Naturally, if we would try to __calculate__ this process __on the fly__ for all queries, that would be prohibitively expensive (think Google search...)

We can thus decompose the process to __two steps__:

1. __Preprocessing (vectorization)__

Typically we __preprocess__ the __documents__ based on our models and store the __vector representation__ of them in an appropriate data structure (SQL is not always the best idea here, but can work).

2. __Retrieval__

We __vectorize__ "on the fly" the __incoming query__, and try to __calculate__ a __ranking__ for the pre-processed database enrties.
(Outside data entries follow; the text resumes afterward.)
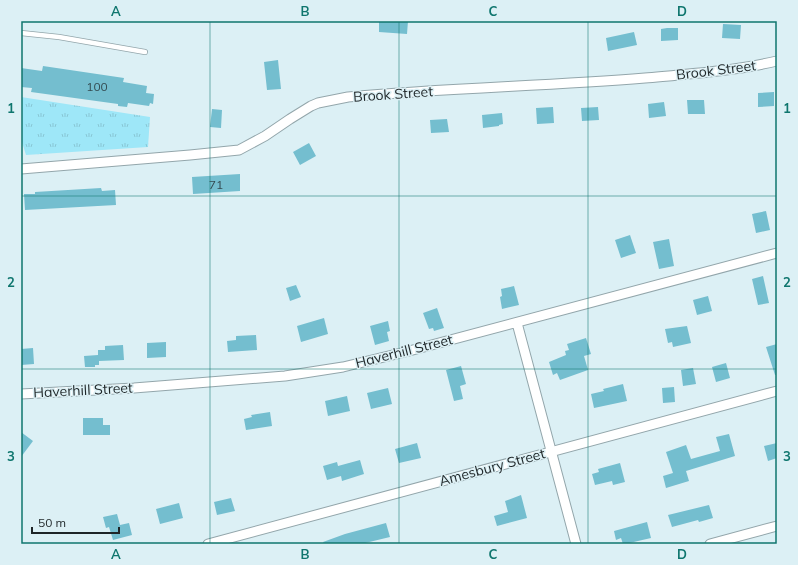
<svg xmlns="http://www.w3.org/2000/svg" width="798" height="565" viewBox="0 0 798 565" font-family="Mulish,sans-serif">
<defs>
<pattern id="grass-tufts" width="24" height="20" patternUnits="userSpaceOnUse"><rect width="24" height="20" fill="#9ee7f8"/><path d="M3 7l-1-3M5 7V3M7 7l1-3M15 17l-1-3M17 17v-4M19 17l1-3" fill="none" stroke="#88c6d5"/></pattern>
</defs>
<rect width="100%" height="100%" fill="#dcf0f5"/>
<!-- grass -->
<path fill="url(#grass-tufts)" d="M 21,97 L 150,117 L 148,147 L 26,155 L 21,139 Z"/>
<!-- building -->
<path fill="#74becf" d="M 379,21 L 408,21 L 407,34 L 379,32 Z
M 723,24 L 741,25 L 740,39 L 722,38 Z
M 667,28 L 678,28 L 678,40 L 661,41 L 661,29 Z
M 634,32 L 637,45 L 608,51 L 606,38 Z
M 278,60 L 281,89 L 267,90 L 264,62 Z
M 43,66 L 124,78 L 123,82 L 147,86 L 146,93 L 154,94 L 153,104 L 150,103 L 149,106 L 128,103 L 127,107 L 118,106 L 118,104 L 31,92 L 32,88 L 21,87 L 21,68 L 42,71 Z
M 774,92 L 774,106 L 758,107 L 758,93 Z
M 687,100 L 704,100 L 705,114 L 688,114 Z
M 664,102 L 666,116 L 649,118 L 648,104 Z
M 553,107 L 554,123 L 537,124 L 536,108 Z
M 598,107 L 599,120 L 582,121 L 581,108 Z
M 212,109 L 222,110 L 221,128 L 210,127 Z
M 502,113 L 503,124 L 499,125 L 499,126 L 483,128 L 482,115 Z
M 447,119 L 449,132 L 431,133 L 430,120 Z
M 309,143 L 316,156 L 300,165 L 293,152 Z
M 240,174 L 240,191 L 193,194 L 192,177 Z
M 101,188 L 102,191 L 115,190 L 116,205 L 25,210 L 24,194 L 35,194 L 35,192 Z
M 766,211 L 770,230 L 756,233 L 752,214 Z
M 630,235 L 636,253 L 621,258 L 615,240 Z
M 669,239 L 674,266 L 659,269 L 653,242 Z
M 763,276 L 769,303 L 758,305 L 752,279 Z
M 296,285 L 301,297 L 290,301 L 286,288 Z
M 514,286 L 519,305 L 502,309 L 500,297 L 502,296 L 501,289 Z
M 708,296 L 712,311 L 697,315 L 693,300 Z
M 437,308 L 444,328 L 434,331 L 433,328 L 429,329 L 423,313 Z
M 324,318 L 328,334 L 301,342 L 297,326 Z
M 388,321 L 390,331 L 387,332 L 389,341 L 375,345 L 370,326 Z
M 687,326 L 691,343 L 673,347 L 672,342 L 668,343 L 665,329 Z
M 256,335 L 257,350 L 228,352 L 227,341 L 236,340 L 236,336 Z
M 586,338 L 591,354 L 584,356 L 588,370 L 560,380 L 557,373 L 553,375 L 549,362 L 566,355 L 565,351 L 569,350 L 567,344 Z
M 166,342 L 166,357 L 147,358 L 147,343 Z
M 777,344 L 777,375 L 775,375 L 766,347 Z
M 123,345 L 124,360 L 99,361 L 99,365 L 95,365 L 95,367 L 85,367 L 84,356 L 98,355 L 98,350 L 105,350 L 105,346 Z
M 33,348 L 34,364 L 21,365 L 21,349 Z
M 726,363 L 730,378 L 716,382 L 712,367 Z
M 461,366 L 466,384 L 460,386 L 463,399 L 454,401 L 446,370 Z
M 693,368 L 696,384 L 683,386 L 681,370 Z
M 623,384 L 627,401 L 594,408 L 591,394 L 604,391 L 603,389 Z
M 674,387 L 675,402 L 663,403 L 662,388 Z
M 388,388 L 392,404 L 371,409 L 367,393 Z
M 347,396 L 350,411 L 328,416 L 325,401 Z
M 270,412 L 272,426 L 246,430 L 244,419 L 252,417 L 251,415 Z
M 83,418 L 103,418 L 103,425 L 110,425 L 110,435 L 83,435 Z
M 21,432 L 33,441 L 21,457 Z
M 729,434 L 735,456 L 686,471 L 689,481 L 666,488 L 663,476 L 673,473 L 666,452 L 686,445 L 691,459 L 720,451 L 716,437 Z
M 417,443 L 421,458 L 399,463 L 395,449 Z
M 777,443 L 777,458 L 768,461 L 764,446 Z
M 360,460 L 364,474 L 342,481 L 341,476 L 327,480 L 323,466 L 337,462 L 338,466 Z
M 620,463 L 625,482 L 613,485 L 612,481 L 595,485 L 592,474 L 599,472 L 598,469 Z
M 521,495 L 527,518 L 497,526 L 494,516 L 508,512 L 505,501 Z
M 231,498 L 235,511 L 217,515 L 214,502 Z
M 179,503 L 183,518 L 160,524 L 156,509 Z
M 709,505 L 713,518 L 699,522 L 698,520 L 672,527 L 668,515 Z
M 117,514 L 120,525 L 129,523 L 132,535 L 113,540 L 109,527 L 106,528 L 103,517 Z
M 647,522 L 651,538 L 625,544 L 623,544 L 621,538 L 616,540 L 614,531 Z
M 386,523 L 390,537 L 361,544 L 324,544 L 323,542 L 345,534 Z"/>
<g fill="none" stroke-linecap="round" stroke-linejoin="round">
<!-- lane casing -->
<g stroke="#93a6ab" stroke-width="6">
<path id="lane" d="M 21,33 L 59,37 L 145,52"/>
</g>
<!-- street casing -->
<g stroke="#93a6ab" stroke-width="11">
<path id="street" d="M 21,169 L 190,155 L 239,150 L 265,136 L 290,119 L 311,106 L 318,103 L 348,97 C 447,88 546,86 645,78 C 689,74 734,71 777,61
M 517,323 L 576,544
M 21,394 L 134,388 L 285,376 L 343,367 L 409,351 L 777,253
M 208,544 L 777,391
M 710,544 L 777,526"/>
</g>
<!-- lane -->
<use href="#lane" stroke="#fff" stroke-width="4.5"/>
<!-- street -->
<use href="#street" stroke="#fff" stroke-width="9"/>
</g>
<!-- grid -->
<path fill="none" stroke="#0f766e" stroke-width="1" stroke-opacity="0.55" d="M 210,21 L 210,544M 399,21 L 399,544M 588,21 L 588,544M 21,196 L 777,196M 21,369 L 777,369"/>
<g text-anchor="middle" dominant-baseline="central" stroke-width="3" stroke-linejoin="round" paint-order="stroke">
<!-- number labels -->
<g font-size="12" fill="#344b51">
<text x="97" y="86">100</text>
<text x="216" y="184">71</text>
</g>
<!-- street labels -->
<g font-size="14" fill="#1e2527" stroke="#dcf0f5">
<text transform="translate(716 70) rotate(-7)">Brook Street</text>
<text transform="translate(393 94) rotate(-4)">Brook Street</text>
<text transform="translate(404 351) rotate(-14)">Haverhill Street</text>
<text transform="translate(83 390) rotate(-3)">Haverhill Street</text>
<text transform="translate(492 467) rotate(-15)">Amesbury Street</text>
</g>
</g>
<!-- border -->
<rect width="798" height="565" fill="none" stroke="#dcf0f5" stroke-width="44"/>
<!-- scale -->
<path d="M32 527v6h87v-6" fill="none" stroke="#1e2527" stroke-width="2"/>
<text x="38" y="527" font-size="12" fill="#1e2527" stroke="#dcf0f5" stroke-width="3" paint-order="stroke">50 m</text>
<rect x="22" y="22" width="754" height="521" fill="none" stroke="#0f766e" stroke-width="1.5"/>
<g font-size="13" text-anchor="middle" font-weight="bold" fill="#0f766e">
<text x="116" y="16">A</text>
<text x="305" y="16">B</text>
<text x="493" y="16">C</text>
<text x="682" y="16">D</text>
<text x="11" y="113">1</text>
<text x="787" y="113">1</text>
<text x="11" y="287">2</text>
<text x="787" y="287">2</text>
<text x="11" y="461">3</text>
<text x="787" y="461">3</text>
<text x="116" y="559">A</text>
<text x="305" y="559">B</text>
<text x="493" y="559">C</text>
<text x="682" y="559">D</text>
</g>
</svg>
This step in itself is not a linearly scaling problem, so good care has to be taken, that the lookup remains quick enough. We can use approximate nearest neighbor search for the shortlist of items just like Spotify does with [Annoy](https://github.com/spotify/annoy).


## Main takeaway

---------------------

<font color='red'>
Whoever can learn a right transformation from objects to a meaningful vector space and can do similarity comparisons at scale has a good search / recommender engine!
</font>
 
---------------------

 
# General problems with frequency based models


1. Extreme __memory hunger__ (as discussed already).

2. Their basic __assumptions are not realistic__, since the probabilities of words are _indeed_ **influenced by far away words and sequence information**, but we can not capture these with this methods (even increasing N-gram count is infeasible).